## Verständnis überprüfen
1. Schreiben Sie aus dem Text zum Marktausblick den Abschnitt ab, der mit „Finanz- und Energiewirtschaft“ beginnt und bis einschließlich „und Übernahmeklima profitieren.“ reicht.
2. Führen Sie den Text zum Marktausblick im Anschluss an seinen letzten Satz weiter.

Finanz- und Energiewirtschaft gelten als zwei Sektoren, die von einer gelockerten Aufsicht profitieren könnten. Für den Technologiesektor sind die Aussichten differenzierter, da sich Fragen nach Größe und Umfang von Branchenriesen und dem Schutz von Social-Media-Plattformen abzeichnen. Mehrere Sektoren könnten von einem günstigeren Fusions- und Übernahmeklima profitieren.
Hindernisse für einen effizienten Waren- und Kapitalverkehr wirken sich meist inflationär aus. Eine Verschlechterung der US-Finanzlage könnte die Inflation anheizen und die längerfristigen Zinssätze in die Höhe treiben. Wachstumsfördernde Initiativen würden sich auszahlen, wenn die wirtschaftliche Expansionsrate die Kapitalkosten übersteigt. Allerdings dürfte diese Messlatte höher liegen, sollten die Handels- und Finanzpolitik die Zinssätze in die Höhe treiben.
Aktien: Gleichgewicht zwischen Rückenwind und Bewertung
Obwohl eine Zyklusverlängerung für risikoreichere Anlagen förderlich sein dürfte, gehen wir bei Aktien davon aus, dass eine leichte Rotation innerhalb der Anlageklasse einer Erhöhung des Aktienanteils auf Kosten von Kernanleihen vorzuziehen ist. Die Zinssenkungen dürften Small-Cap-Unternehmen zugutekommen, die tendenziell mehr Schulden haben. Da Mid Caps weniger von Kreditkosten abhängig sind, benötigen sie nicht unbedingt niedrigere Zinsen, um vom Rückenwind der wirtschaftlichen Expansion zu profitieren. Die Verlängerung der Steuerreform 2018 dürfte die Gewinne im gesamten Unternehmenssektor stützen.

## Auszug aus Datensatz
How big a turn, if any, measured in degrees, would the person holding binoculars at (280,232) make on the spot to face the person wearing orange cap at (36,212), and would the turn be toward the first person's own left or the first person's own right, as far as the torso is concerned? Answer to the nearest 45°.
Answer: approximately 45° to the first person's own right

## Lösungen der Aufgaben
1.
Finanz- und Energiewirtschaft gelten als zwei Sektoren, die von einer gelockerten Aufsicht profitieren könnten. Für den Technologiesektor sind die Aussichten differenzierter, da sich Fragen nach Größe und Umfang von Branchenriesen und dem Schutz von Social-Media-Plattformen abzeichnen. Mehrere Sektoren könnten von einem günstigeren Fusions- und Übernahmeklima profitieren.

2.
Die Bewertungen sind hoch, wobei das Kurs-Gewinn-Verhältnis der meisten Aktiensegmente im oberen Quartil ihres langfristigen Durchschnitts liegt. Trotz eines möglichen Anstiegs des Wirtschaftswachstums sind Value-Aktien eine der wenigen Kategorien, bei denen die Gewinnschätzungen noch ein erhebliches Steigerungspotenzial für ihre Bewertungen aufweisen. Und obwohl eine breitere Beteiligung an der Aktienrallye eine willkommene Entwicklung ist, sollten die Anleger nicht aus den Augen verlieren, dass die „Magnificent 7“ weiterhin die Erwartungen übertreffen und ihre anhaltend hohen Bewertungen bestätigen können.
12-monatige Gewinnwachstumsprognosen weltweit
Obwohl die US-Gewinnschätzungen über den langfristigen Durchschnittswerten liegen – ebenso wie die Kurs-Gewinn- Multiples in den meisten Märkten – deuten die bescheideneren Erwartungen für Aktien außerhalb der USA darauf hin, dass die Gewinne das Potenzial haben, ihre Bewertungen zu steigern.
Die ohnehin schon schwierige Lage der europäischen Aktien könnte sich noch verschlechtern, sollte sich die Deglobalisierung beschleunigen. Gleichwohl deutet der Konsum in der Region auf einen Aufschwung hin, und die chinesischen Konjunkturprogramme könnten Europas Exporteuren von Investitionsgütern und Luxusgütern als Rettungsanker dienen. In Japan könnte jeder konsumbedingte Vorteil aus einer Yen-Aufwertung durch Gegenwind für den umfangreichen Exportsektor gemindert werden.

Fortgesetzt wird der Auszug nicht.